Exonerated Texas Woman Remains in Custody Under ICE Detainer Following Twenty Year Wrongful Conviction
Carmen Mejia was declared innocent of a 2005 murder, but an ICE detainer prevents her release. Her legal status was lost due to the wrongful conviction.
By: AXL Media
Published: Mar 10, 2026, 5:09 AM EDT
Source: The information in this article was sourced from FOX 7 Austin.

Formal Exoneration After Decades of Injustice
On Monday, March 9, a Travis County judge officially declared Carmen Mejia innocent of the 2005 murder of a 10 month old baby. Mejia had served 20 years of a life sentence based on what prosecutors now admit was a flawed investigation that assumed intentional harm. The Texas Court of Criminal Appeals had previously overturned the conviction in January after a post conviction hearing in 2024 revealed that one of the baby's siblings accidentally turned on scalding water while the child was in the bathtub. The medical examiner subsequently changed the official manner of death from homicide to accident.
The Role of Federal Immigration Detainers
Despite the court's finding of "actual innocence," Mejia was not released from the Travis County Jail.

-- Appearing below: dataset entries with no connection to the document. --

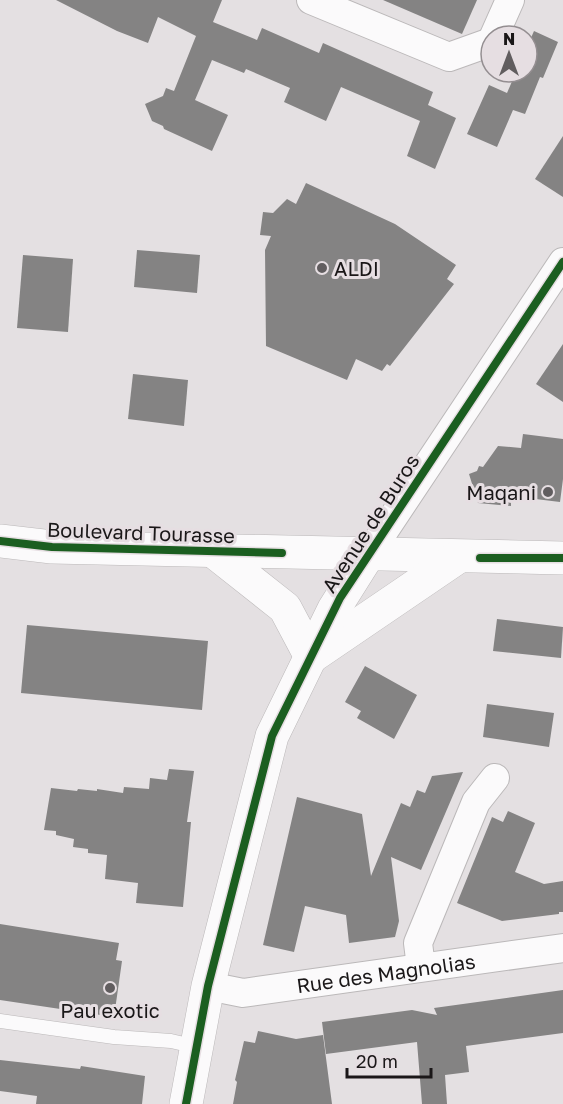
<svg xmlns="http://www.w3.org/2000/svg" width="563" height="1104" font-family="'Golos Text',sans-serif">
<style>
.building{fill:#848383}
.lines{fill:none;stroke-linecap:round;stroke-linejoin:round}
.lane-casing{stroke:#bbb8b9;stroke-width:15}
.street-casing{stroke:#bbb8b9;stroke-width:30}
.secondary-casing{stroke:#bbb8b9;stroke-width:34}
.lane{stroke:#fbfafb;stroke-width:14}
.street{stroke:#fbfafb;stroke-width:28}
.secondary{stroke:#fbfafb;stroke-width:33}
.cycleway-casing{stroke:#e6dee2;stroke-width:11}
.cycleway{stroke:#1b5e20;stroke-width:8}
.poi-dot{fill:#615d5f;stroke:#e6dee2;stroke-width:2}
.labels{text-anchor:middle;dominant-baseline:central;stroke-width:6;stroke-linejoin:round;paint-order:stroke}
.poi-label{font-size:20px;fill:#1a1718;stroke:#e6dee2;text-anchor:start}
.street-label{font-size:20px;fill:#1a1718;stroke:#e6dee2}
</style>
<rect width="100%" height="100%" fill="#e4e0e2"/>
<!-- building -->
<g class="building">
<polygon points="56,0 222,0 213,22 257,40 262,28 319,53 323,43 433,92 428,105 456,118 435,169 407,156 420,121 341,87 326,121 284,102 290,88 246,69 244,73 212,60 195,100 228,115 212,151 164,129 163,126 152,121 145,104 163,96 166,88 174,91 196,36 158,17 148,43 117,31"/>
<polygon points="383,0 477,0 462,34"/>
<polygon points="534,31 558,42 543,78 540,77 525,114 513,110 497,147 467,134 489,85 507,93 516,72 527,72 527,47"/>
<polygon points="563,136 563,197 535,179"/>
<polygon points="306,183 395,224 456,265 447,279 454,284 390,366 387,364 382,371 356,359 347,380 266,346 265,250 271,236 260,235 263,212 273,213 287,199 296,204"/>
<polygon points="137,250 200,255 197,293 134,287"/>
<polygon points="23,255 73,259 68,332 17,328"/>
<polygon points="563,344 563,402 536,384"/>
<polygon points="133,374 188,380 184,426 128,419"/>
<polygon points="523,434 563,439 563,479 560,502 511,496 511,506 478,503 469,474 477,471 479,466 483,467 498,446 521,448"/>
<polygon points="497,619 563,627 561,658 493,651"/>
<polygon points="27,625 208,641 202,710 21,693"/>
<polygon points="365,666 417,695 394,739 357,718 361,711 345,702"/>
<polygon points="487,704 554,713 549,747 483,737"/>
<polygon points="169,769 194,771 187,822 191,822 183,907 136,903 138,883 105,879 107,855 88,853 88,849 73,847 74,839 56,835 56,831 44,830 51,788 77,791 78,789 97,791 97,789 123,793 124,787 149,789 150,778 167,780"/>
<polygon points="463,772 421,870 391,857 399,921 395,937 349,943 346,915 305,906 294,952 263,945 297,797 362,814 371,876 401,803 410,807 417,790 425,793 432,776"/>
<polygon points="508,811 535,823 515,872 544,884 563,881 563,912 559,912 559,914 502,921 457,903 492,817 503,822"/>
<polygon points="0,924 119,943 116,960 122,961 114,1017 0,1000"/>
<polygon points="563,990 563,1033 466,1046 469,1072 445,1075 447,1104 422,1104 417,1042 326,1054 322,1022 412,1010 437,1015 434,1008"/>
<polygon points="258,1031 296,1039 323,1035 332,1104 233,1104 237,1082 235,1080 244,1041 255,1043"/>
<polygon points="0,1060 80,1069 81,1066 145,1076 142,1104 36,1104 37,1096 0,1091"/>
</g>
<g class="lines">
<!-- lane casing -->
<g class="lane-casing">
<polyline id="lane" points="0,1021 114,1037 171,1041 197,1047"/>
</g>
<!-- street casing -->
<g class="street-casing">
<g id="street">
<polyline points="311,0 449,57 491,42"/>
<polyline points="494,36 510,0"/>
<polyline points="368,555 563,262"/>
<polyline points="421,967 418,943 476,802 495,778"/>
<path id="s1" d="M208,986L243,993L563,948"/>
</g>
</g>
<!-- secondary casing -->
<g class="secondary-casing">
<g id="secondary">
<polyline points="0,541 52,547 563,558"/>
<polyline points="213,551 285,608 311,657 458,557"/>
<polyline points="186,1104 208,986 272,736 334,609 368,555"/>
</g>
</g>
<!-- lane -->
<use href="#lane" class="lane"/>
<!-- street -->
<use href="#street" class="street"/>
<!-- secondary -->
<use href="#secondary" class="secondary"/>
<!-- cycleway casing -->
<g class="cycleway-casing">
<g id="cycleway">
<polyline points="0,541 52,547 282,553"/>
<polyline points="480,558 563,558"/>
<polyline points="186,1104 208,986 272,736 340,598 563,262"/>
</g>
</g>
<!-- cycleway -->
<use href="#cycleway" class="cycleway"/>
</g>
<!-- markers -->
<g class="poi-dot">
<circle cx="322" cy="268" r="6"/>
<circle cx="548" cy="492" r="6"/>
<circle cx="110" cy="988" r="6"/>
</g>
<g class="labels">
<!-- poi labels -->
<g class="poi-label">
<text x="334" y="268">ALDI</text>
<text x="536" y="492" text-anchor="end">Maqani</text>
<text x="110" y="1010" text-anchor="middle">Pau exotic</text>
</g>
<!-- street labels -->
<g class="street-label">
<text transform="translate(370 523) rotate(-57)">Avenue de Buros</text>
<text transform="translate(141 532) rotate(2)">Boulevard Tourasse</text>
<text stroke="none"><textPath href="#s1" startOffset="180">Rue des Magnolias</textPath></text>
</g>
</g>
<!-- north arrow -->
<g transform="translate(509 54)"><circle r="28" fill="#e6dee2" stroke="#948e91" stroke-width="1.5"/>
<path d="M0-4.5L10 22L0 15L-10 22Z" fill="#615d5f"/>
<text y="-9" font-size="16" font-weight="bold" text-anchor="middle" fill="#1a1718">N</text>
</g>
<!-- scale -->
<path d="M347 1068v9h84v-9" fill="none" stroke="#1a1718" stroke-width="3"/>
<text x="356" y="1068" font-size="18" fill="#1a1718" stroke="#e6dee2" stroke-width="4.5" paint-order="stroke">20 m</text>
</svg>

Instead, she remains in custody due to an ICE detainer. Legal experts from the Innocence Project, who represented Mejia, explained that her legal residency status was stripped away automatically following her 2005 conviction. Because that conviction has only just been vacated, the federal government still classifies her as a deportable individual. This case mirrors a broader trend in Texas where approximately 12,000 to 15,000 ICE detainers are issued annually to local jails, often complicating the release of individuals even when local charges are dropped or overturned.
Public and Political Outcry
The decision to maintain the detainer has drawn sharp criticism from civil rights advocates and political leaders. U.S. Representative Greg Casar condemned the continued incarceration, stating that the federal government should not be detaining "innocent Austinites" who have already suffered decades of state error. Vanessa Potkin of the Innocence Project noted that detaining Mejia now only compounds the original injustice, preventing her from reconnecting with children who were taken from her when they were infants.